Las fuerzas monárquicas, que tampoco habían sido muy fuertes
en tiempos de la República, estaban ahora más debilitadas, si cabe. La antigua CEDA de Gil-Robles, para desgracia de la Iglesia pues era su verdadero apoyo político, se había disuelto.
En suma, conforme pasaban los días, las semanas y los meses,
la segunda guerra mundial iba complicándose, y eso era una gran ayuda para
Franco. El comienzo casi inmediato de las hostilidades europeas provocó que las
potencias democráticas, sobre todo Inglaterra, no pudieran extender su plan
para la posguerra española, que se basaba en el regreso de la institución monárquica.
Era la forma que ellos veían de contrarrestar la fortísima, y lógica,
influencia italiana y alemana en la vida hispana, ahora que ellos estaban entre
los ganadores de la contienda. Esto, sin embargo, no se pudo llevar a cabo,
como digo, porque pronto los gobiernos de estos países tuvieron que ocuparse de
temas más urgentes; alguno de ellos, incluso, de sobrevivir.
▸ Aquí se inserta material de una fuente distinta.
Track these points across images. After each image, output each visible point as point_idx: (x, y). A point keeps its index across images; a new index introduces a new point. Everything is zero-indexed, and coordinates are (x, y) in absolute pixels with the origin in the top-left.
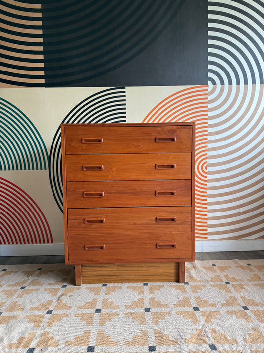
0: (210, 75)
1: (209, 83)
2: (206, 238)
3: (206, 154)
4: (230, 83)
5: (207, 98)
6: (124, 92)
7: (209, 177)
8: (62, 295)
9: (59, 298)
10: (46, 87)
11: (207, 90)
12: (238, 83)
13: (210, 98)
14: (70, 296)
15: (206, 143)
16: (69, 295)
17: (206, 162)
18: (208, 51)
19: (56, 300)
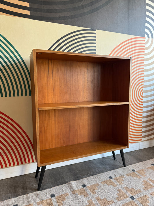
0: (147, 30)
1: (146, 36)
2: (141, 140)
3: (143, 84)
5: (144, 46)
6: (95, 34)
7: (144, 99)
10: (31, 19)
11: (144, 41)
13: (146, 46)
15: (143, 76)
17: (143, 90)
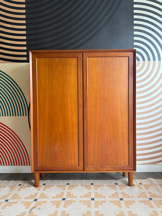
4: (149, 60)
8: (33, 208)
9: (31, 210)
12: (154, 59)
14: (39, 209)
16: (38, 207)
18: (134, 39)
19: (28, 212)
Quien realmente vivía de forma trágica las consecuencias de
aquel orden de cosas era la Iglesia española. Sin prácticamente fisuras, el
episcopado español había apoyado al bando nacional en la célebre pastoral
colectiva. Un documento criticadísimo hoy en día por historiadores y juzgadores
en general que se ocupan poco, en mi opinión, en analizar las circunstancias en
las que se produjo. En la mayoría de la zona republicana se estaba produciendo
un exterminio sistemático de prelados, sacerdotes y otros religiosos; en
realidad, a mí, personalmente, lo que me extraña es el gesto de los obispos que
no quisieron firmar la pastoral;
porque las razones de quienes sí lo hicieron, yo creo que están bastante
claras.
Franco, sin embargo, engañó a los firmantes de la pastoral.
Les escamoteó la información de que lo que él estaba formando no era una armada
para recuperar la España católica; la misión de su ejército (incluso a su
pesar, como he dicho) era consolidar una España fascista, que no es lo mismo. Conforme
el gobierno de Burgos fue tomando cuerpo y los Ridruejo, Alvar, Girón de
Velasco y toda aquella panda fueron adquiriendo parcelas de poder, a los
sacerdotes les comenzó a preocupar el tipo de gañanes con los que estaban
compartiendo banquillo. Llegada la posguerra, les quedó todavía más claro que
una cosa era el general Franco, y otra el proyecto político de su cuñado
Moncho.
Las diferencias entre la España victoriosa y el Vaticano se
hicieron bien patentes ya desde el principio. En mayo, cuando se aprestaba a
organizar la gran celebración de la Victoria en la iglesia de Santa Bárbara de
Madrid, Serrano Súñer le insinuó a Jordana que se solicitase un gesto
inequívoco por parte de la Iglesia. Estaba pensando el cuñado en que el primado
de España, por delegación papal, invistiese a Franco como Caudillo, o se le
concediese una bula o, incluso, que se le concediese la Rosa de Oro, la gran
condecoración vaticana. Cuando Jordana le comentó estas ideas a Maglione, el
cardenal estalló. El Vaticano, dijo, había organizado un Te Deum, y punto
pelota. En el fondo de reacción tan desabrida estaba el hecho de que la Prensa
española, totalmente dominada por el falangismo irredento, apenas se había
ocupado de aquella ceremonia.
Franco, sin embargo, fue investido Caudillo, rindiendo su
espada ante el Cristo de Lepanto. Días después, en un acto político, el
ministro de Agricultura, Raimundo Fernández Cuesta, recibió al general citando
las palabras de Dios al profeta Jeremías cuando le da autoridad “sobre las
gentes y sobre los reinos para extirpar y destruir, para perder y derrocar, para
reconstruir y plantar”.
El régimen, pues, avanzaba hacia la dignificación de su general con una figura semidivina, perfectamente expresada en el cuadro, que muchos de vosotros conoceréis, llamado Alegoría de Franco y la Cruzada, obra de Arturo Reque Meruvia. Gestos que, lógicamente, despertaban en la Iglesia el temor a un culto seudoreligioso que buscase convertir a Franco en, como dijo Fernández Cuesta, “la única autoridad legítima”.